I came across this blog post
http://unirec.blogspot.com/2007/12/live-fuzzy-search-using-n-grams-in.html
which took me to https://github.com/bmaland/no_fuzz which doesn’t seem to work with rails 3. After looking at the branches of the plugin, I managed to get the plugin installed and running with my users table.
in your rails app directory
Pull the plugin
rails plugin install git://github.com/beno/no_fuzz.git
rails generate no_fuzz User
Then we need to actually create the table to hold our trigrams
rake db:migrate
Now we need to tell our model to populate the trigrams when it’s created, and I added a simple wrapper method for doing the fuzzy searches
class User < ActiveRecord::Base
include NoFuzz
fuzzy :username
def initialize
super
User.populate_trigram_index
end
#this returns an array of User objects
def self.fuzzy_search(search_term)
results = User.fuzzy_find(search_term, 10)
end
#this returns an active relation object
def self.search(search_term)
if search
where('username LIKE ?', "%#{search_term}%")
else
scoped
end
end
Now we can use both search methods for our data as shown here
User.fuzzy_find("ma", 10) returns an array of records
User.search("Mat") returns an active record relation
Edit. I wasn’t fully happy with the previous solution, since it wouldn’t play well with the sorting and pagination code that I use elsewhere. So, I ‘fixed’ the no_fuzz plugin to play nice with the rest of the app.
I edited the no_fuzz.rb file to modify the the fuzzy_find method to the following.
def get_fuzzy_matches(word, limit = 0)
word = " #{word} "
trigram_list = (0..word.length-3).collect { |idx| word[idx,3] }
trigrams = @fuzzy_trigram_model.where(["tg IN (?)", trigram_list])

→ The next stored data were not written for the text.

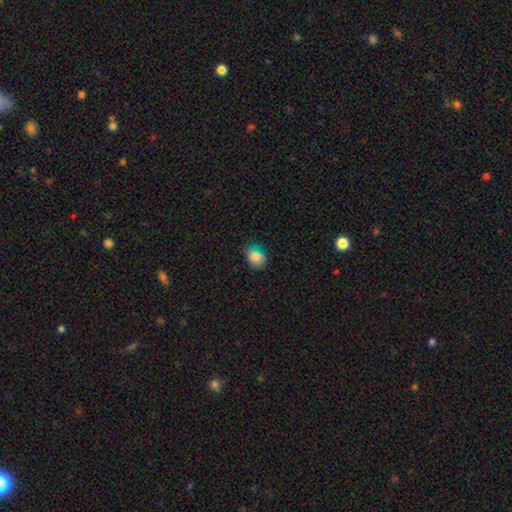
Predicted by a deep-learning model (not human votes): Overall: smooth (79%). How rounded: in between (51%; round 48%). Merging: none (69%).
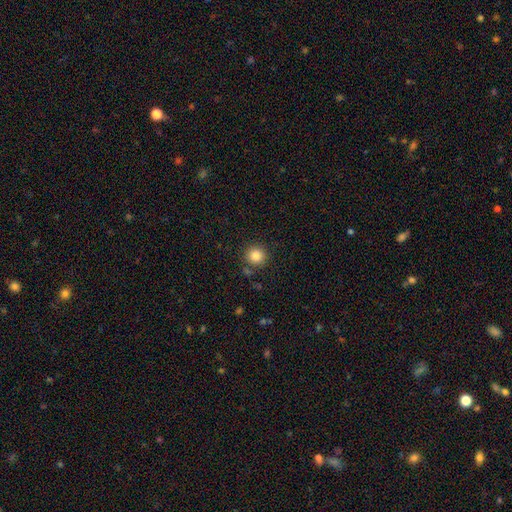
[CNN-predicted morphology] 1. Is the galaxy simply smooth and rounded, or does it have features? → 84% smooth, 11% star or artifact, 5% featured or disk.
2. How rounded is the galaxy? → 93% round, 6% in between, 1% cigar-shaped.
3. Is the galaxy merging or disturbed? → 85% none, 8% minor disturbance, 5% merger, 3% major disturbance.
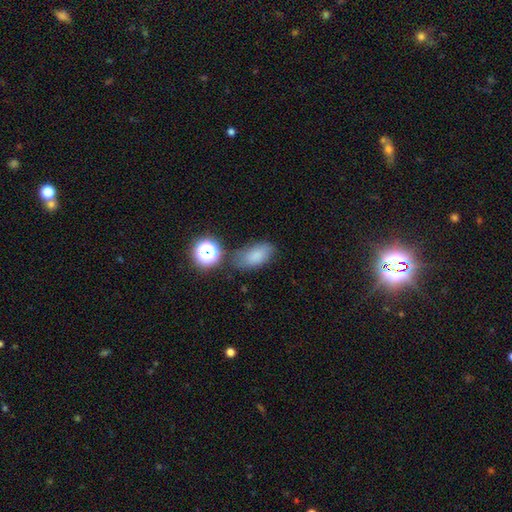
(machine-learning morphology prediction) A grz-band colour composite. It shows a smooth galaxy with no disk features (77%) that is in between round and cigar-shaped (88%). Merging: none (67%).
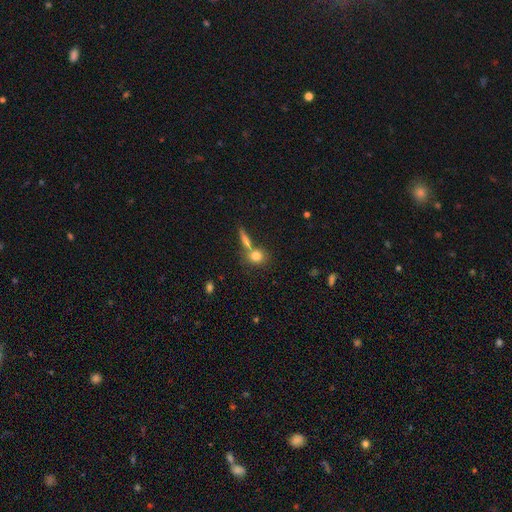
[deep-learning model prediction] smooth 79%, featured or disk 11%, star or artifact 9%. Down the decision tree: how rounded — round (69%); merging — none (55%).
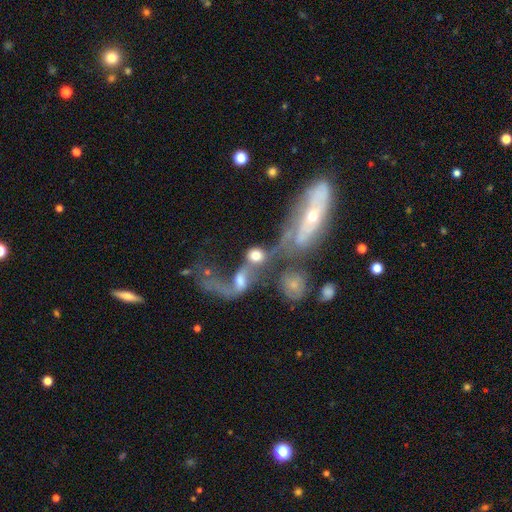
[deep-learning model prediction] This is possibly a smooth galaxy (48%). Merging: likely merger (64%).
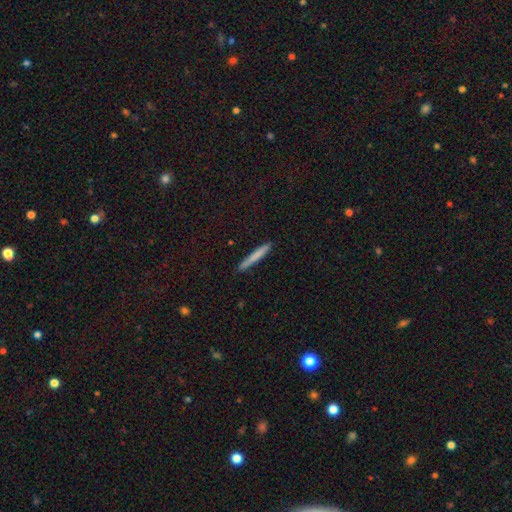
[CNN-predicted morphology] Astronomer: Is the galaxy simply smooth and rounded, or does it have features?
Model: smooth — 74%.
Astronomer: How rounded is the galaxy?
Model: cigar-shaped — 96%.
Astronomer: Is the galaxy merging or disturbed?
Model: none — 89%.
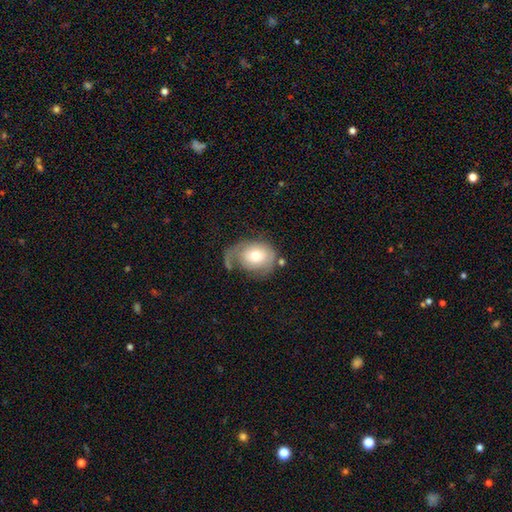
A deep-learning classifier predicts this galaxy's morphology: Smooth or featured: smooth — 54% (featured or disk — 39%)
How rounded: in between — 54% (round — 45%)
Merging: major disturbance — 33% (tied with none — 33%)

trigrams = trigrams.group(@fuzzy_ref_id)
trigrams = trigrams.order('SUM(score) DESC')
trigrams = trigrams.includes(belongs_to_association)
trigrams = trigrams.limit(limit) if limit > 0
trigrams
end
#this just returns the ids for the records that match
def fuzzy_find_ids(word, limit = 0)
trigrams = get_fuzzy_matches(word, limit)
trigrams.all.collect do |trigram|
trigram[belongs_to_association + '_id']
end
end
#this returns the actual records that match.
def fuzzy_find(word, limit = 0)
trigrams = get_fuzzy_matches(word, limit)
trigrams.all.collect do |trigram|
trigram.send(belongs_to_association)
end
end
Then I modified my user model to the following
#this returns an array of User objects
def self.fuzzy_search(search)
results = User.fuzzy_find(search, 10)
end
#this returns an active relation object
def self.search(search)
if search
user_ids = User.fuzzy_find(search, 10)
where(["id IN (?)", user_ids])
else
scoped
end
end
Finally, in my controller I was able start using this thusly (I’m using Kaminari for my pagination)
@users = User.search(params[:search]).page(params[:page]).per(10)
Now that the code plays nice with AR, I was able to use it in my ajax’ified search box, so it provides lookahead suggestions as a user is typing (using jquery of course). It also integrates with the dynamic table view I have, to update the tables results based on what’s being searched for.
It should be noted that this has the side effect of possibly having your specified ordering override the ordering returned by no_fuzz, but if you’re only returning a small number of possible matches then it’s not a very big deal.